Texte support >>
«A cause de l'administration Trump, nous avons décidé de mettre un terme à la desserte de l'Iran», a déclaré selon l'AFP Rodolphe Saadé, président du groupe français CMA-CGM, numéro 3 mondial du transport maritime par conteneurs, le 7 juillet lors des Rencontres économiques d'Aix-en-Provence (Bouches-du-Rhône).
«Nos concurrents chinois hésitent un peu, donc ils ont peut-être des relations différentes avec l'administration Trump», a-t-il ajouté.
L'armateur français avait signé en 2016 un protocole d'accord avec l'Islamic Republic of Iran Shipping Lines pour échanger ou louer des espaces de navires, exploiter des lignes maritimes communes et coopérer dans l'utilisation de terminaux portuaires.
Interrogé sur RTL en marge des Rencontres, le PDG de Total Patrick Pouyanné, qui avait déjà annoncé qu'il se retirerait d'un vaste projet gazier en Iran faute d'obtenir une exemption de Washington, a assuré n'avoir «pas d'autre choix». «Vous ne pouvez pas diriger un groupe international dans 130 pays sans accès au monde financier américain. Donc, de fait, la loi américaine s'applique et donc nous devons quitter l'Iran», a-t-il expliqué.
Le PDG de Total a précisé que le groupe qu'il dirige avait perdu «40 millions de dollars» à cause de l'abandon de son projet en Iran, mais relativisé cette perte : «A l'échelle de Total, qui investit 15 milliards de dollars par an, ce n'est pas beaucoup.»

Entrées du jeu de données
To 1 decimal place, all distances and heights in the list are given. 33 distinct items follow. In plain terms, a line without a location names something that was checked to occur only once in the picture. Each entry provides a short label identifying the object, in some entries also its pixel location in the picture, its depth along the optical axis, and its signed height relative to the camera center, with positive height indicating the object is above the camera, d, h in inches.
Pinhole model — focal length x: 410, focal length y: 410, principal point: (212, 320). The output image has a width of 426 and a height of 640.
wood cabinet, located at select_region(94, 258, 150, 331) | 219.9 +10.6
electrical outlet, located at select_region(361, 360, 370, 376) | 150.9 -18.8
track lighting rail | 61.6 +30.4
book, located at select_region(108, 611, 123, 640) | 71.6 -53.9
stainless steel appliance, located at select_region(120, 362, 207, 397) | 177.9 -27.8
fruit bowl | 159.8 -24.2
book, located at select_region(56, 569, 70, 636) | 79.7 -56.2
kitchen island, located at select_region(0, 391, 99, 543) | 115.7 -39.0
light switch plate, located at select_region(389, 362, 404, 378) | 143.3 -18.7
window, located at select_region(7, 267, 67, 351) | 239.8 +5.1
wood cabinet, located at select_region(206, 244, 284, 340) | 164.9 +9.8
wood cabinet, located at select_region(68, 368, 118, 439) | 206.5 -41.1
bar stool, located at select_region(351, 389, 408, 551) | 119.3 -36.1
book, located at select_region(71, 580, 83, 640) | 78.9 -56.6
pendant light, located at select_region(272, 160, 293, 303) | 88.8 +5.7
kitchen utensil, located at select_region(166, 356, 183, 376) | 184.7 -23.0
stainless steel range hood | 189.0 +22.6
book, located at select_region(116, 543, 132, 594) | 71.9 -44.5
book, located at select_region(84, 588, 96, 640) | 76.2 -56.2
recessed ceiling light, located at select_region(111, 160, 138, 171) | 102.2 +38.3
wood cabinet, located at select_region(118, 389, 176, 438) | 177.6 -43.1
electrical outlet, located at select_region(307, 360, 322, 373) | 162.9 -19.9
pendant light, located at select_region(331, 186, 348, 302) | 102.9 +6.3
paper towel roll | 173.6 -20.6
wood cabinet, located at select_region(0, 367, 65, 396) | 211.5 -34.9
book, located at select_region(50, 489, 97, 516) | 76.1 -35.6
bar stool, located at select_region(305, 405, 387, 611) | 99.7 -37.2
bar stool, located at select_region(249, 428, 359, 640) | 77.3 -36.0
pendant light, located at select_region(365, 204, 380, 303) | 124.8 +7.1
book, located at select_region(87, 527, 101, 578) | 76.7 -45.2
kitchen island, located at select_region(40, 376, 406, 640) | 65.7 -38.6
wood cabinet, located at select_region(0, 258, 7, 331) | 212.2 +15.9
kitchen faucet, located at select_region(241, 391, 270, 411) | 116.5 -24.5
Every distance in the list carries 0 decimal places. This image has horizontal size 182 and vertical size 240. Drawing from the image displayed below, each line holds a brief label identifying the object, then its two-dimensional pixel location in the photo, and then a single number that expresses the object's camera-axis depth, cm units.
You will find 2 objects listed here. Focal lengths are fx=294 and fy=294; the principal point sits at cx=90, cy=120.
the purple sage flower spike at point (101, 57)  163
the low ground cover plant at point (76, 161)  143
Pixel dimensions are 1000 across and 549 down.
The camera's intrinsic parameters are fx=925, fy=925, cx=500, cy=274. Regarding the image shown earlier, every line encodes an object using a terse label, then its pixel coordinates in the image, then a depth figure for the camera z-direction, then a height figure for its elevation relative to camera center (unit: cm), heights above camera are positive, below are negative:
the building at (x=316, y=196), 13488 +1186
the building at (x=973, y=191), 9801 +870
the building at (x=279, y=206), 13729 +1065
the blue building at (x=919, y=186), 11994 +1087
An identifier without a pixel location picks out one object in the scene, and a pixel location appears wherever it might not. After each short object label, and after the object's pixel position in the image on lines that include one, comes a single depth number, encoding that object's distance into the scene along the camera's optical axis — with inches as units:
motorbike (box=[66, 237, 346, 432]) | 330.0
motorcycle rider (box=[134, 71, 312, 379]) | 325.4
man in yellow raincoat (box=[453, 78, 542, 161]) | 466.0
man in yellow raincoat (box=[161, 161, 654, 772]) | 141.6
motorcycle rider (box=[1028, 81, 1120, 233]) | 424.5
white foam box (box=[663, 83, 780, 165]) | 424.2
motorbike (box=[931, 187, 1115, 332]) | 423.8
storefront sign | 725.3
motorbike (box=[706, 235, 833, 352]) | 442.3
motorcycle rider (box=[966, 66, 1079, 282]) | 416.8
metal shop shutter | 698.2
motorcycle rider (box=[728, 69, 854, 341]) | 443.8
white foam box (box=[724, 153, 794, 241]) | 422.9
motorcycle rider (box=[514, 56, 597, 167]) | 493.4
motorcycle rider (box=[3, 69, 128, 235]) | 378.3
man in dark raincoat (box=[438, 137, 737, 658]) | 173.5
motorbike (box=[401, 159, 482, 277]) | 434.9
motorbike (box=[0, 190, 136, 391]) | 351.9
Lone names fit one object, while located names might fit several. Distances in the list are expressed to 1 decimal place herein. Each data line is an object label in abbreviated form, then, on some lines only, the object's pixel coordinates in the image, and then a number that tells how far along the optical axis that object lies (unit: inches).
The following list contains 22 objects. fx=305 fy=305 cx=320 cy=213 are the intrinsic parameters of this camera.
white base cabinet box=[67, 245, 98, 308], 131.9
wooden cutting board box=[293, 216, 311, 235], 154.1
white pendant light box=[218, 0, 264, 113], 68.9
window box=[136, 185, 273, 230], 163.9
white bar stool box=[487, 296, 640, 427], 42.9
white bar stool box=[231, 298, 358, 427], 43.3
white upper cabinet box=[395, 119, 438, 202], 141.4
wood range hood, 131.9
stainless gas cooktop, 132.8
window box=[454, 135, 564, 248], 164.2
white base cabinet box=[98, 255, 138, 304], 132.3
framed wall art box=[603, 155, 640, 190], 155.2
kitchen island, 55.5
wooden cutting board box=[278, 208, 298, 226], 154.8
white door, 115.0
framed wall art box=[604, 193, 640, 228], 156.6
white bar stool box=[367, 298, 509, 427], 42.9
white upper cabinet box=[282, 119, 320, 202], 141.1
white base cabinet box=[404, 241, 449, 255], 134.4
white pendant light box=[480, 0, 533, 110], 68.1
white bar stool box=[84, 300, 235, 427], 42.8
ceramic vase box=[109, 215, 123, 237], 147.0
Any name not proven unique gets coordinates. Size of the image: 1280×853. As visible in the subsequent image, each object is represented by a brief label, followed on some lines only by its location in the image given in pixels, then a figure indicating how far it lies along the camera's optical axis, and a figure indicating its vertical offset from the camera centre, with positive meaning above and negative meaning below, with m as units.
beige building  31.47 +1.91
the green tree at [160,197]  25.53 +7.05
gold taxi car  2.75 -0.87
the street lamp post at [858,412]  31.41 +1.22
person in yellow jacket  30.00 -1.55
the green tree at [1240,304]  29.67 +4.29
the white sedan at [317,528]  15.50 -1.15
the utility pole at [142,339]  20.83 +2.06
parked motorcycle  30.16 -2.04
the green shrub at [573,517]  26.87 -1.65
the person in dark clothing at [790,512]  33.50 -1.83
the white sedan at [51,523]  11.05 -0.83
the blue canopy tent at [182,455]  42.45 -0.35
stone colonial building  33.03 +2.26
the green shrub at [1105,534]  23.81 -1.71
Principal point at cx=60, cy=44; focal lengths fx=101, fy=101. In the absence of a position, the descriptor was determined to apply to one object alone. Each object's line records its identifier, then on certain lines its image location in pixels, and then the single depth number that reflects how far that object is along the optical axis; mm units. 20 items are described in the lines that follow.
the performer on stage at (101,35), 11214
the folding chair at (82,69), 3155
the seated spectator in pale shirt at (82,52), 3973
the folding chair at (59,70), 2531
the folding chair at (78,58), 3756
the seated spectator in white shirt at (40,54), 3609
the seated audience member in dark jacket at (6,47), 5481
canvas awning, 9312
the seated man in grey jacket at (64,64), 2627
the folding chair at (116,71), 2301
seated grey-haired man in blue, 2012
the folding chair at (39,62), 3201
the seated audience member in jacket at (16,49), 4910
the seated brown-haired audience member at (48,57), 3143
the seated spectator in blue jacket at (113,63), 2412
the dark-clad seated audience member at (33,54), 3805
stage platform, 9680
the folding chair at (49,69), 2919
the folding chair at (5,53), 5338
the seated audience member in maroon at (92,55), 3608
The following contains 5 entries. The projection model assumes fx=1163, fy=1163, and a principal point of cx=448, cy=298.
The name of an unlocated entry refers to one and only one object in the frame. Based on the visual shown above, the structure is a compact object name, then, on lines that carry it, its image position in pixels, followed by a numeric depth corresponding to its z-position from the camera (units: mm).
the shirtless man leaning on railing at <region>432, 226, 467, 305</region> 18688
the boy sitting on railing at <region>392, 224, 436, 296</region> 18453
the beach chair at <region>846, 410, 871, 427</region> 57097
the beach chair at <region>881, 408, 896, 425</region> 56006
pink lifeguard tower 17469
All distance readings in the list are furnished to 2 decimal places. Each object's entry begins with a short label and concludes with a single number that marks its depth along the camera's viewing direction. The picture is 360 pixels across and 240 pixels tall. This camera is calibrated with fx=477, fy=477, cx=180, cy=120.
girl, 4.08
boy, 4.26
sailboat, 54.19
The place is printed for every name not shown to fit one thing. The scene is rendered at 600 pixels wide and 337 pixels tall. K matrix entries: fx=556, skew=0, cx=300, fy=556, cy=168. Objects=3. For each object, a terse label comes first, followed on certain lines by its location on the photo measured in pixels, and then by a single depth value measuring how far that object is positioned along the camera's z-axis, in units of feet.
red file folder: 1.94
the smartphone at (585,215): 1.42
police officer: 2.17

Consigne de l'exercice >>
Recopiez fidèlement le passage de l'article sur le retrait d'Iran des groupes français qui commence par « L'armateur français avait » et se poursuit jusqu'à « de terminaux portuaires. ». Appuyez-vous uniquement sur l'article.

Corrigé >>
L'armateur français avait signé en 2016 un protocole d'accord avec l'Islamic Republic of Iran Shipping Lines pour échanger ou louer des espaces de navires, exploiter des lignes maritimes communes et coopérer dans l'utilisation de terminaux portuaires.